Aunque finalmente Gabriel Barceló, gerente de la empresa, terminaría siendo juzgado por imprudencia temeraria y condenado a un año de prisión menor y a pagar indemnizaciones a las víctimas, en Semana Santa la revista de Radio Zamora publicaba un reportaje hablando de “normalidad” en la vida de un pueblo en el que habían fallecido más de la mitad de sus habitantes...

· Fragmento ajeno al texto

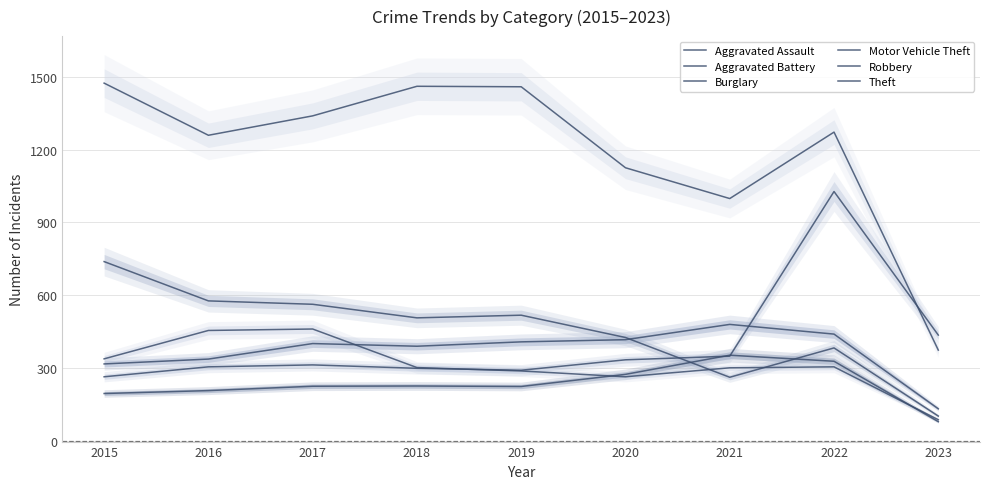

At which category is the sum across all series the highest?

2022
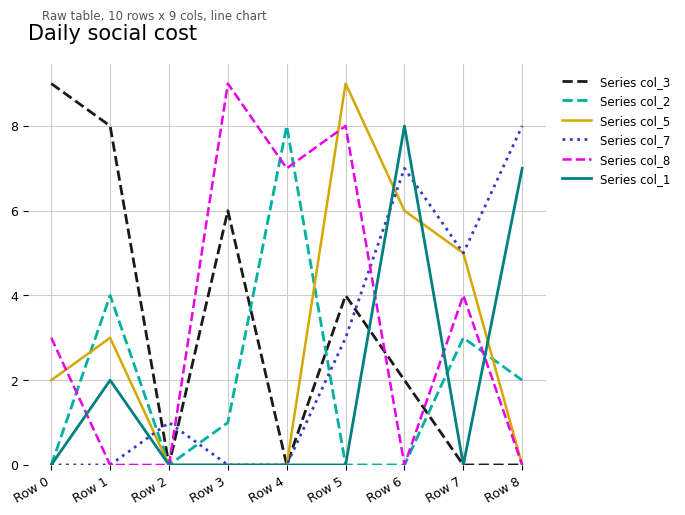

What is the greatest value displayed?

9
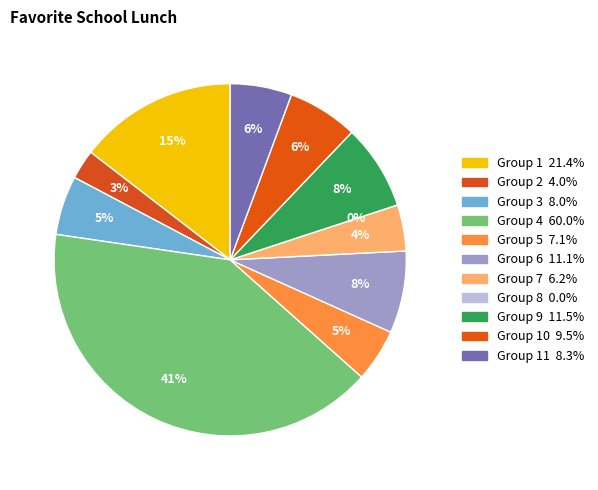

Combined, what portion of the pie is 4 and 9?

48.6%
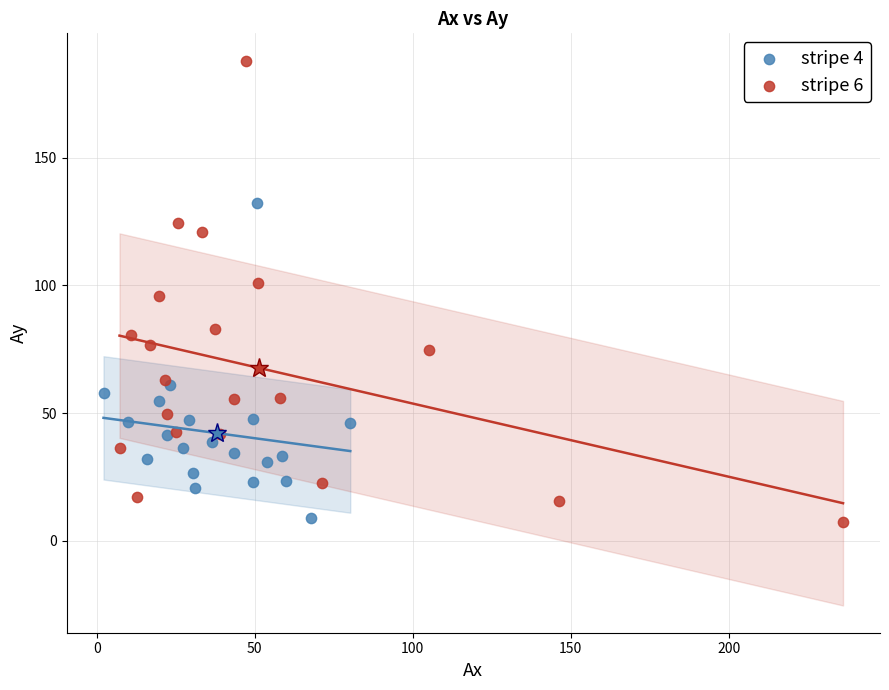

Which series has the largest Y range (max minus min)?

stripe 6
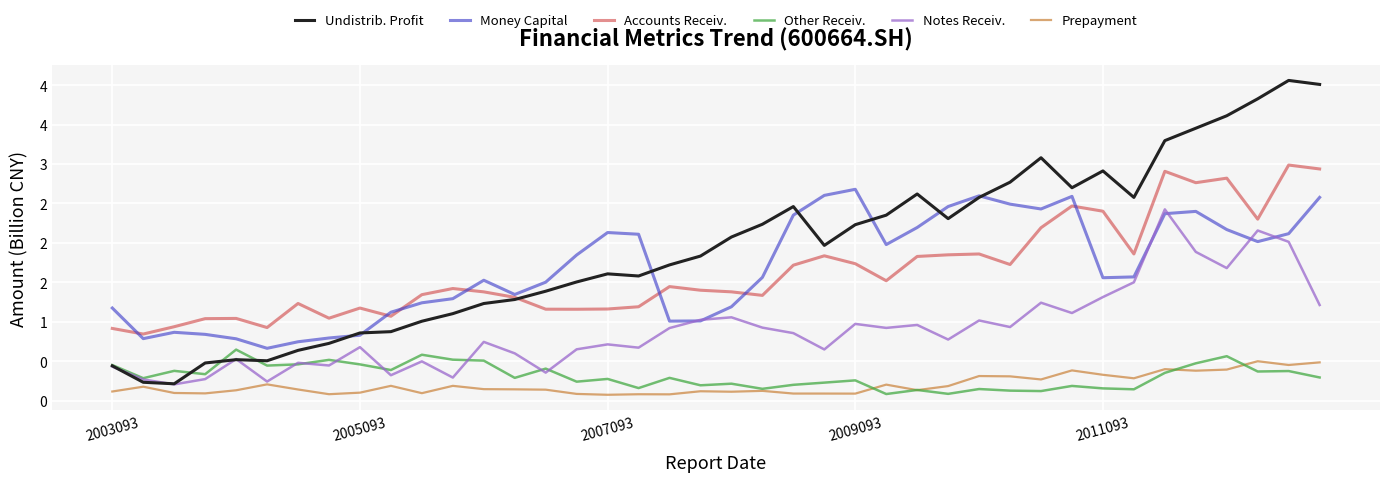

What are all the series names shown in the legend?

Undistrib. Profit, Money Capital, Accounts Receiv., Other Receiv., Notes Receiv., Prepayment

Ribadelago vuelve a la vida normal, porque también sus tierras arrasadas por el torrente han sido recuperadas, tras semanas de trabajos intensos y de esfuerzos magníficos de los equipos enviados por el Instituto Nacional de Colonización... Todo vuelve a vivir en el pueblecito siniestrado, aunque bajo un signo intencionado de provisionalidad, porque el nuevo Ribadelago, —en otro paraje distinto y distante— surgirá muy pronto para que allí se vayan a iniciar en definitiva la nueva existencia más próspera y feliz que les espera, todos los que sobrevivieron a la hora triste del 9 de enero... [“Ribadelago, un pueblo zamorano, moviliza la generosidad de España entera”, en Merlú, Semana Santa de 1959.]
Si antes no habíamos encontrado noticias de distribución o estreno de Carta de Sanabria, el silencio sobre su existencia a partir de entonces resultaba indudablemente lo más conveniente. En 1955 Ducay es contratado por Estudios Moro como responsable del departamento de guiones y en 1959 fundará con Leonardo Martín y Joaquín Gurruchaga, compañeros en el Instituto de Investigaciones y Experiencias Cinematográficas, la productora Época Films, cuyo primer proyecto será la regeneracionista Los chicos (Marco Ferreri, 1959). Al cine industrial regresará en 1969 con la creación de la productora Cinetécnica.